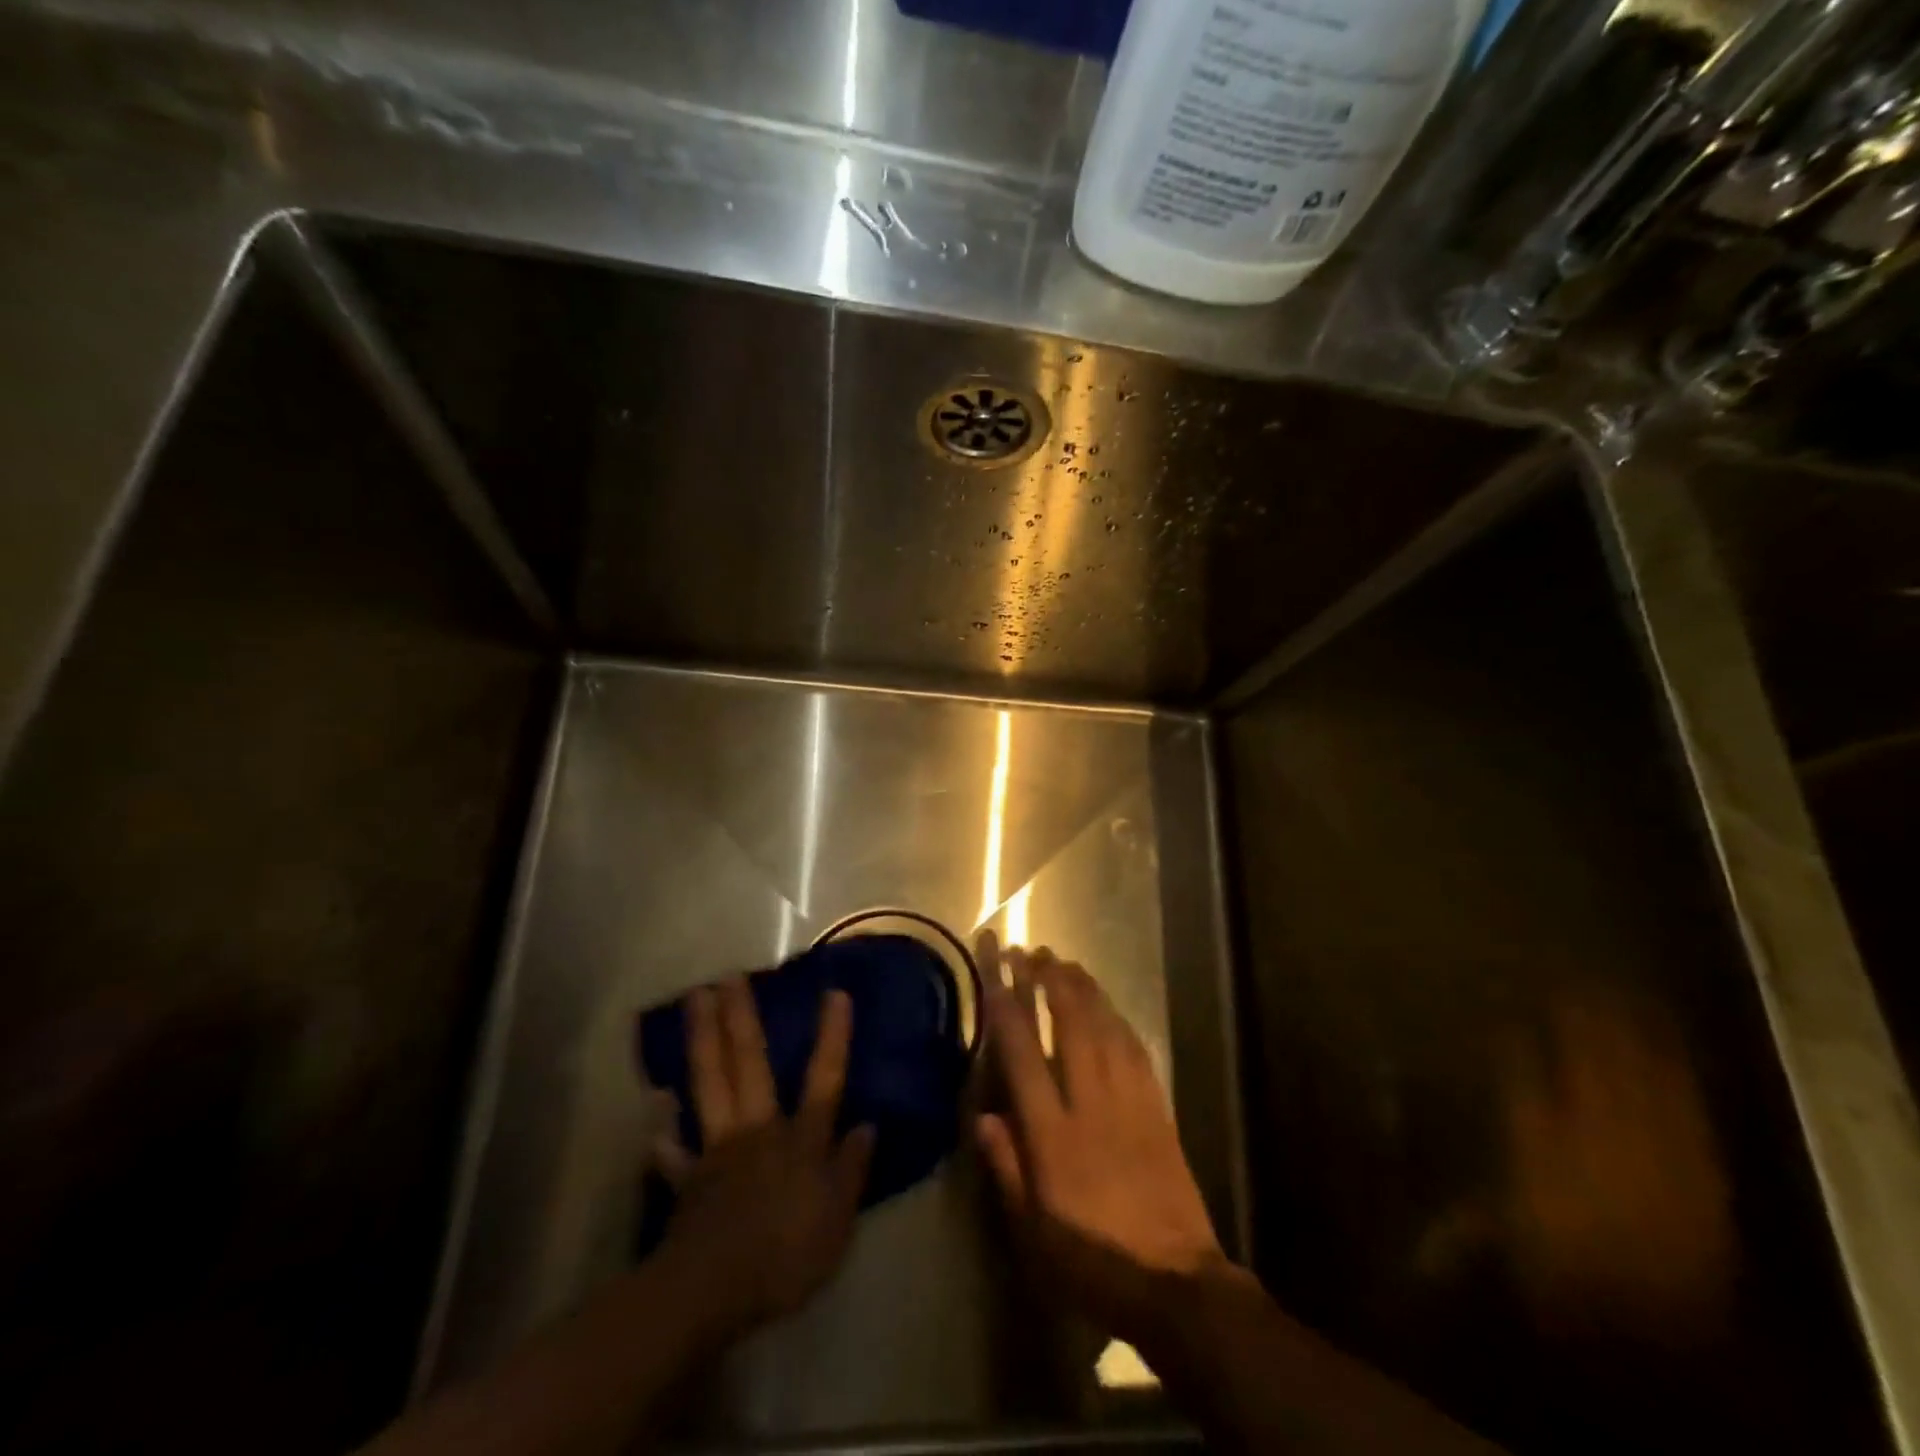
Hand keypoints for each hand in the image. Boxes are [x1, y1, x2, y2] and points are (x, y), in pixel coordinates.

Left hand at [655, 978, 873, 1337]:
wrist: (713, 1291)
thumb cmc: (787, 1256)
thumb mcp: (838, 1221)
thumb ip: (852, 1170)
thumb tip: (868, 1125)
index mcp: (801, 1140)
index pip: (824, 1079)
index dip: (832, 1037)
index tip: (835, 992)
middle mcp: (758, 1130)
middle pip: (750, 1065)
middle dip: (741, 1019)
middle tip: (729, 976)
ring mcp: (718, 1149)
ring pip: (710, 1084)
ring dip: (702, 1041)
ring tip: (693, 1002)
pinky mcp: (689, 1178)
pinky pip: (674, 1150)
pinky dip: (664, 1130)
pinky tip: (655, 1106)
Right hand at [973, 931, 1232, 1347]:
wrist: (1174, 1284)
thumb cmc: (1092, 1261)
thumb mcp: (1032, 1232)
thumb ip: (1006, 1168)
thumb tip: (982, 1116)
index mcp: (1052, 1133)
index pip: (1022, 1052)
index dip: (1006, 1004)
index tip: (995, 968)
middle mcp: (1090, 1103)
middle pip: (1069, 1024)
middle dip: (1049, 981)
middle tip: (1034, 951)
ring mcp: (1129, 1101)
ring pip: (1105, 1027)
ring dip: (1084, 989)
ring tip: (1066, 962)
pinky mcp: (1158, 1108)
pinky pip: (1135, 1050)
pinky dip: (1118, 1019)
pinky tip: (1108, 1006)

● ● ● ●

▶ _Task goal_
Please work out how many lines in the material contain the word "ring" and state only that number.

▶ _Task answer_
8